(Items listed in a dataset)

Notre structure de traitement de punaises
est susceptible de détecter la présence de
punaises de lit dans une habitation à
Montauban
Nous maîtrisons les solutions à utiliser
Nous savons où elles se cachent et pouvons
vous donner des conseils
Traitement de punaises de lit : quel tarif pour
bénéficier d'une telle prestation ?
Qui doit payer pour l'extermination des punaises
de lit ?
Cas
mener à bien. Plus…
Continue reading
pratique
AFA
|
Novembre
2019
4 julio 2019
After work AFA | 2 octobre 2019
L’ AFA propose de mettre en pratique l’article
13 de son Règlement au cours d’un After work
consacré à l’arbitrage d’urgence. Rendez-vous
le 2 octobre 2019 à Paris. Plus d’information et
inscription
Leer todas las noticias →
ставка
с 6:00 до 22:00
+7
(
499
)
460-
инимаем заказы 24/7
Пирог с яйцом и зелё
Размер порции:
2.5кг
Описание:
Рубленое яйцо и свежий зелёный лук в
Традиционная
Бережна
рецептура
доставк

= PROBLEM STATEMENT =
Answer with a number only: how many lines above include the word "pour"?

= ANSWER BOX =
2